Problem 6. Is it worth it? Andy is always looking for ways to make money fast. Lately, he has been trying to make money by gambling. Here is the game he is considering playing: The game costs 2 dollars to play. He draws a card from a deck. If he gets a number card (2-10), he wins nothing. For any face card (jack, queen or king), he wins 3 dollars. For any ace, he wins 5 dollars and he wins an extra $20 if he draws the ace of clubs.

# (a) Create a probability model and find Andy's expected profit per game.
deck <- 52 # a deck has 52 cards
numCard <- 9*4/deck # prob of drawing a number card (2-10)
faceCard <- 3*4/deck # prob of drawing a face card
aceCard <- 3/deck # prob of drawing an ace except for ace of clubs
clubAce <- 1/deck # prob of drawing the ace of clubs

profit <- 0*numCard + 3*faceCard + 5*aceCard + (5+20)*clubAce - 2
paste("Andy's expected profit per game is $", round(profit,2))
## [1] "Andy's expected profit per game is $ -0.54"
# (b) Would you recommend this game to Andy as a good way to make money? Explain.
ifelse(profit>0, "I'd recommend this game to Andy because its expected profit is positive. He could've made some money out of it.", "I'd not recommend this game to Andy because its expected profit is negative. He could've lost money.")
## [1] "I'd not recommend this game to Andy because its expected profit is negative. He could've lost money."

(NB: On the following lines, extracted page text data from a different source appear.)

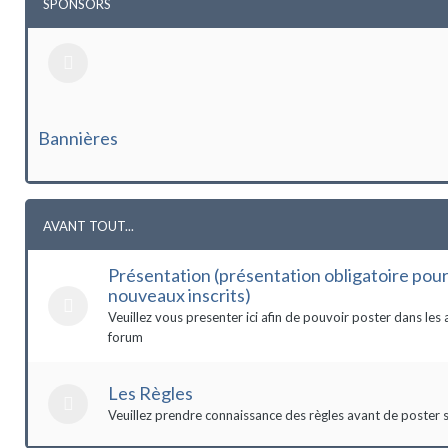
SPONSORS
Bannières
AVANT TOUT...
Présentation (présentation obligatoire pour
nouveaux inscrits)
Veuillez vous presenter ici afin de pouvoir poster dans les 
forum
Les Règles
Veuillez prendre connaissance des règles avant de poster s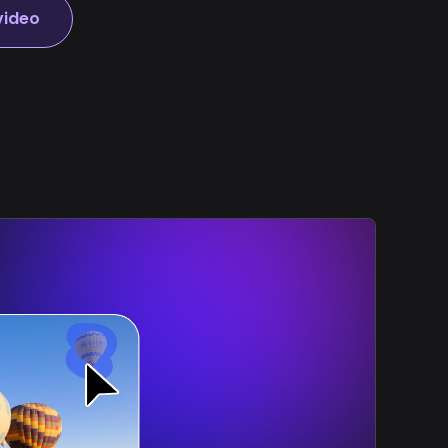
video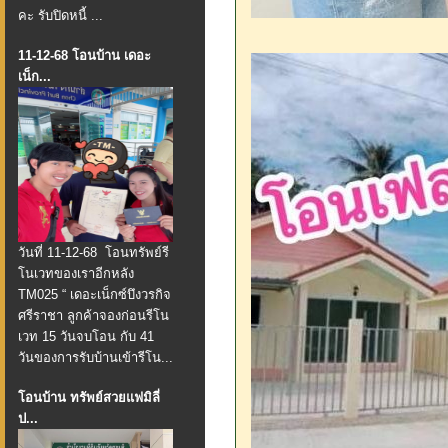
คะ รับปิดหนี้ ...
11-12-68 โอนบ้าน เดอะ
เน็ก...
วันที่ 11-12-68 โอนทรัพย์รี
โนเวทของเราอีกหลัง
TM025 “ เดอะเน็กซ์บึงวรกิจ
ศรีราชา ลูกค้าจองก่อนรีโน
เวท 15 วันจบโอน กับ 41
วันของการรับบ้านเข้ารีโน...
โอนบ้าน ทรัพย์สวยแฟมิลี่
ป...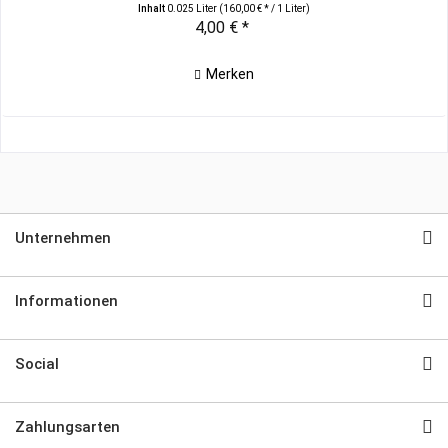
Inhalt
0.025 Liter
(160,00 € * / 1 Liter)
4,00 € *
Merken
Unternehmen
Informationen
Social
Zahlungsarten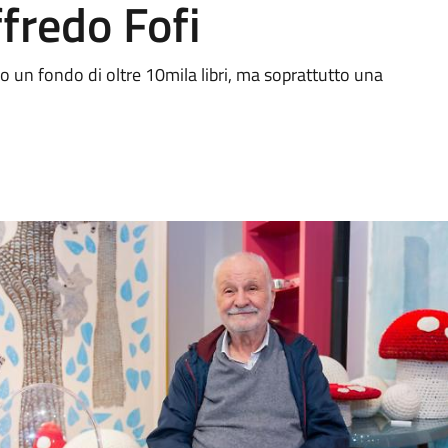
ffredo Fofi
olo un fondo di oltre 10mila libri, ma soprattutto una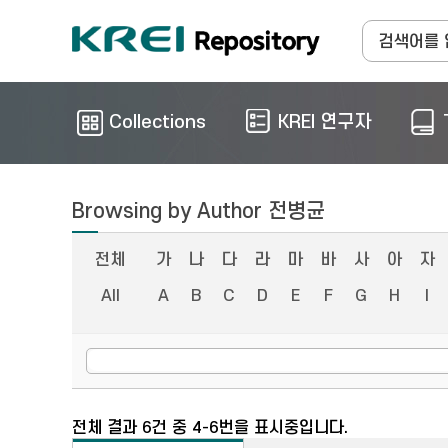
Collections
KREI 연구자
Browsing by Author 전병균
전체
가
나
다
라
마
바
사
아
자
All
A
B
C
D
E
F
G
H
I
전체 결과 6건 중 4-6번을 표시중입니다.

Problem 7. Scooping ice cream. Ice cream usually comes in 1.5 quart boxes (48 fluid ounces), and ice cream scoops hold about 2 ounces. However, there is some variability in the amount of ice cream in a box as well as the amount of ice cream scooped out. We represent the amount of ice cream in the box as X and the amount scooped out as Y . Suppose these random variables have the following means, standard deviations, and variances:

mymat3=matrix(c(48,1,1, 2,.25,.0625), nrow=2, byrow=TRUE)
colnames(mymat3)=c("mean", "SD", "Var")
rownames(mymat3)=c("X, In Box","Y, Scooped")
mymat3
##            mean   SD    Var
## X, In Box    48 1.00 1.0000
## Y, Scooped    2 0.25 0.0625
# (a) An entire box of ice cream, plus 3 scoops from a second box is served at a party. How much ice cream do you expect to have been served at this party? What is the standard deviation of the amount of ice cream served?
paste("I expect", 48+3*2, "ounces of ice cream have been served at this party.")
## [1] "I expect 54 ounces of ice cream have been served at this party."
paste("The standard deviation of the amount of ice cream served is", round(sqrt(1+.0625*3),4))
## [1] "The standard deviation of the amount of ice cream served is 1.0897"
# (b) How much ice cream would you expect to be left in the box after scooping out one scoop of ice cream? That is, find the expected value of X ??? Y . What is the standard deviation of the amount left in the box?
paste("I expect", 48-2, "ounces of ice cream left in the box after scooping out one scoop.")
## [1] "I expect 46 ounces of ice cream left in the box after scooping out one scoop."
paste("The standard deviation of the amount left in the box is", round(sqrt(1+0.0625),4))
## [1] "The standard deviation of the amount left in the box is 1.0308"
# (c) Using the context of this exercise, explain why we add variances when we subtract one random variable from another.
print("We add variances when we subtract Y from X because each change in the box(scoop out or scoop in ice cream) is going to affect the stability and thus add more variance to the whole.")
## [1] "We add variances when we subtract Y from X because each change in the box(scoop out or scoop in ice cream) is going to affect the stability and thus add more variance to the whole."